**Задание A:**
Перечислите все предыдущие революции, которые названы в тексте о критике марксизма Поппером.
**Задание B:**
Напишите продолжение текста о критике марксизма Поппером, начав сразу после его последнего предложения.

**Исходный текст:**
::::::::::
Поэтому, прежде всего, странно уже то, что Маркс увидел в качестве такого класса пролетариат. Ведь предыдущие революции (рабовладельческая, феодальная и буржуазная) хотя и происходили с непременным участием общественных низов, но не по их инициативе — будущие рабовладельцы, феодалы и капиталисты относились к верхам общества. Почему же тут вдруг именно пролетариат (низы общества) выступит ведущей революционной силой? Почему не какие-либо социальные группы из высших слоев общества? И эмпирически, и теоретически выбор пролетариата в качестве революционной силы у Маркса не был обоснованным.

Но, во-вторых, еще более важно то, что новый переворот, по мысли Маркса, должен отрицать не просто ближайший ему прежний социальный порядок (буржуазный), но он должен был отрицать и прежние порядки того же самого рода, то есть все порядки, основанные на принципе частной собственности. На смену этому принципу должен будет прийти принцип общественной собственности как его полная противоположность. Капитализм («буржуазное общество»), рассматриваемый Марксом как самое совершенное — крайнее — развитие принципа частной собственности, должен был перейти в свою противоположность. Но неизбежность такого перехода не могла следовать из теории Маркса (в которой для этого нет совершенно никаких предпосылок), и она могла следовать, как это совершенно верно и замечает Поппер, только из диалектической логики Гегеля, которую Маркс, как мы знаем, признавал в качестве методологической основы своей теории [10].

Будучи гегельянцем в начале научной деятельности, и «перевернув потом с головы на ноги» гегелевскую логику, Маркс, видимо, не отказался полностью от ее основных положений и даже сделал эту науку руководящей основой в научных исследованиях. По меньшей мере, так неоднократно утверждал сам Маркс, и Поппер (некритически) принимает такое объяснение. Поэтому и другая важнейшая часть критики марксизма сосредоточена на попытке дискредитации диалектической логики как методологии научного познания вообще и социального познания, в частности. К. Поппер утверждает, что в основу этого подхода положена гегелевская диалектика, суть которой, в свою очередь, состоит в том, что отвергается основной закон логики — закон противоречия. Отрицание же этого закона, доказывает Поп-пер, позволяет диалектике ускользать от всякой критики — ее практически нельзя опровергнуть, поскольку из противоречивых высказываний можно вывести все, что угодно, и все это будет считаться научно обоснованным. Но основной критерий научности в том-то и состоит,

согласно методологии самого Поппера, что теория должна поддаваться опровержению, — иначе она ненаучна. То, что принципиально нельзя опровергнуть — ненаучно, и поэтому не заслуживает никакого доверия. Но именно такую теорию и представляет собой марксизм. Благодаря его диалектичности, марксизм не поддается никакой критике и его принципиально нельзя опровергнуть- следовательно, он ненаучен.(все по Попперу здесь просто). «Маркс и Энгельс, — пишет Поппер, — настойчиво утверждали, что науку не следует интерпретировать как массив, состоящий из окончательного и устоявшегося знания или из «вечных истин», но надо рассматривать ее как нечто развивающееся, прогрессирующее. Ученый — это не тот человек, который много знает, а тот, кто полон решимости не оставлять поиск истины. Научные системы развиваются, причем развиваются, согласно Марксу, диалектически. ... Реальность, однако, такова, — говорит Поппер, — что марксов прогрессивный и антидогматический взгляд на науку на деле никогда не проводился ортодоксальными марксистами. Прогрессивная, антидогматическая наука критична, в критике — сама ее жизнь. Но марксисты никогда не отличались терпимостью к критике марксизма, диалектического материализма! ..Поэтому антидогматическая установка Маркса проводится только в теории, а не в практике ортодоксального марксизма, диалектика же используется марксистами, по примеру энгельсовского «Анти-Дюринга», главным образом в апологетических целях — для защиты марксизма от критики.» [10].
::::::::::
**Исходные данные:**

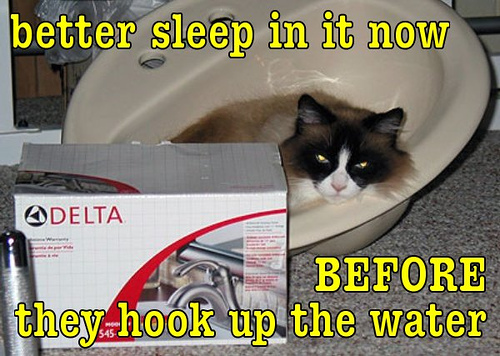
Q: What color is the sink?
A: White.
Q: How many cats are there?
A: One.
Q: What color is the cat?
A: Black, brown, and white.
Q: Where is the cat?
A: In the sink.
::::::::::
**Поле ответа A:**
Рабовладельческая, феодальная и буржуазная.

**Поле ответа B:**
Нужно заметить прежде всего, что в этой критике Поппера внимание сосредоточено не на том, что говорили Маркс с Энгельсом, а на том, что стали говорить после них последователи — «ортодоксы», которые и действительно, как мы знаем, на определенном этапе этого учения впали в жесткий догматизм и потому вполне заслужили упреки, высказанные Поппером. Но, строго говоря, Маркс с Энгельсом не несут за это ответственности.

В самом деле, известно, что Маркс никогда явно не формулировал принципы своего «диалектического» метода, которым он пользовался в своих исследованиях, но он иногда делал это косвенно, позволяя говорить за себя другим. Так, в частности, в Послесловии ко второму изданию первого тома своего «Капитала» он одобрительно цитирует русского экономиста И.И. Кауфмана, описывающего «метод Маркса» следующим образом: «Иному читателю, — писал Кауфман, — может при этом прийти на мысль и такой вопрос ... ведь общие законы экономической жизни одни и те же, все равно, применяются ли они к современной или прошлой жизни? Но именно этого Маркс не признает. Таких общих законов для него не существует ... По его мнению, напротив, каждый крупный исторический период имеет свои законы ... Но как только жизнь пережила данный период развития, вышла из данной стадии и вступила в другую, она начинает управляться уже другими законами. Словом, экономическая жизнь представляет нам в этом случае явление, совершенно аналогичное тому, что мы наблюдаем в других разрядах биологических явлений ... Старые, экономисты не понимали природы экономических законов, считая их однородными с законами физики и химии ... Более глубокий анализ явлений показал, что социальные организмы отличаются друг от друга не менее глубоко, чем организмы ботанические и зоологические» [7].

Приведя эти рассуждения Кауфмана, Маркс замечает: «Автор, описав так удачно то, что он называет моим действительным методом, и отнесшись так благосклонно к моим личным приемам применения этого метода, тем самым описал не что иное, как диалектический метод» [7].

Однако это замечание Маркса способно вызвать только недоумение. Ведь почти все, что написал там Кауфман, представляет собой научный вздор. Все это не имеет никакого отношения не только к диалектическому методу, но и просто к научному методу вообще. Не может быть никаких частных законов, которые не имели бы под собой некоторых общих законов. Частного без общего вообще не существует. Все это, повторяем, полный вздор (объясняющийся, может быть, только тем, что оба фигуранта этого обсуждения — Кауфман и Маркс — смешивают неизменные объективные экономические законы с социальными порядками, которые в истории, действительно, постоянно меняются, — иначе говоря, смешивают объективные законы природы с субъективными юридическими законами, — с законо-

дательством).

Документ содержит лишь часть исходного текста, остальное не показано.